Waly Dia assume une ligne farouchement politique, mais n’abandonne jamais son vécu, ni la traduction concrète des scandales que vivent les gens, et qu’il dénonce. Il tient surtout à rester dans son costume d’humoriste, en retombant sur une vanne à chacune de ses tirades.
Depuis septembre 2020, il s’est ouvert à un nouveau public grâce à ses chroniques régulières dans l’émission « Par Jupiter », sur France Inter, dans laquelle il jouit d’une grande liberté de ton. Il offre, à près d’un million d’auditeurs en moyenne, un condensé hilarant de l’actualité en quatre minutes, qui lui demande au moins deux jours d’écriture. Un exercice qu’il partage avec son coauteur, Mickael Quiroga. Leur technique est rodée : repérer l’absurdité d’une réalité et délivrer la punchline qui créera l’effet de surprise, comme pour stresser l’auditoire tout en lui délivrant la dose de rire salvateur.
L’humour qu’il propose est un plaisir paradoxal. Comme le titre de son spectacle, Ensemble ou rien, formulé comme un ultimatum bienveillant. L’espoir de Waly Dia, c’est que son regard sans concession participe au « rire-ensemble ». Une promesse délicieusement subversive.

§ **Documents fournis**:

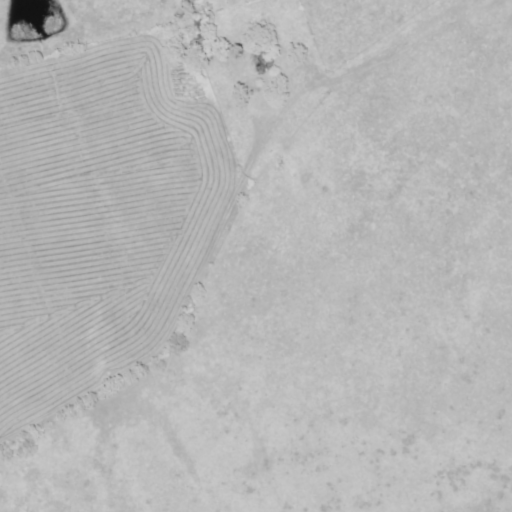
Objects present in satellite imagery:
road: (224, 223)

--

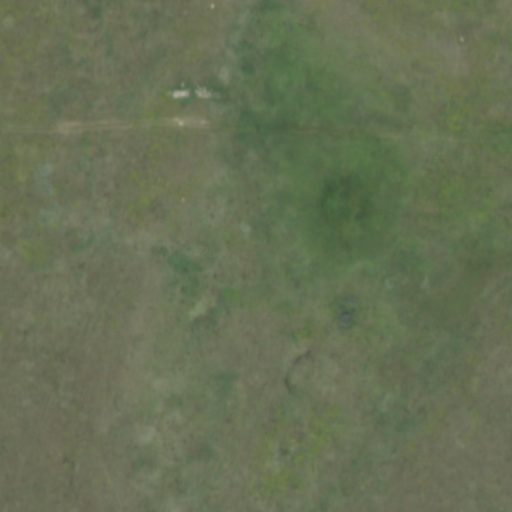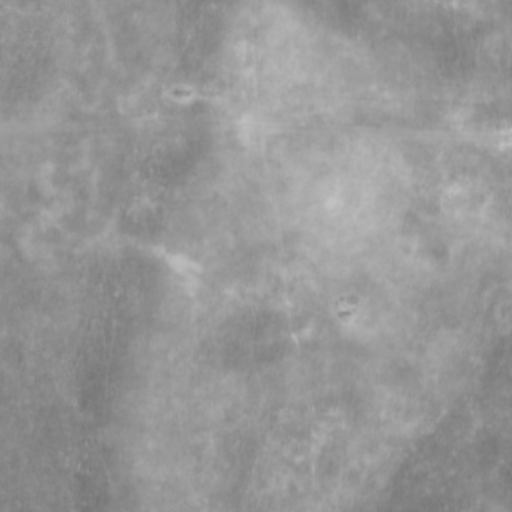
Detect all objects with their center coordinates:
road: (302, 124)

§ **Exercices**:
(1) D'après l'extrait, avec qui Waly Dia écrit-il ses chroniques ?
(2) Recopiez fidèlement l'extrait en commençant à « Waly Dia assume » et en terminant à « de rire salvateur. ».

§ **Corrigés**:
(1) Avec son coauteur, Mickael Quiroga.

(2)
Waly Dia assume une ligne farouchement politique, mais n’abandonne jamais son vécu, ni la traduction concrète des scandales que vivent les gens, et qu’il dénonce. Il tient surtout à rester dans son costume d’humoriste, en retombant sur une vanne à chacune de ses tirades.
Depuis septembre 2020, il s’est ouvert à un nouveau public grâce à ses chroniques régulières dans l’émission « Par Jupiter », sur France Inter, dans laquelle il jouit d’une grande liberté de ton. Il offre, à près d’un million d’auditeurs en moyenne, un condensé hilarant de l’actualité en quatre minutes, qui lui demande au moins deux jours d’écriture. Un exercice qu’il partage avec son coauteur, Mickael Quiroga. Leur technique est rodée : repérer l’absurdité d’une réalité et délivrer la punchline qui créera l’effet de surprise, comme pour stresser l’auditoire tout en lui délivrant la dose de rire salvateur.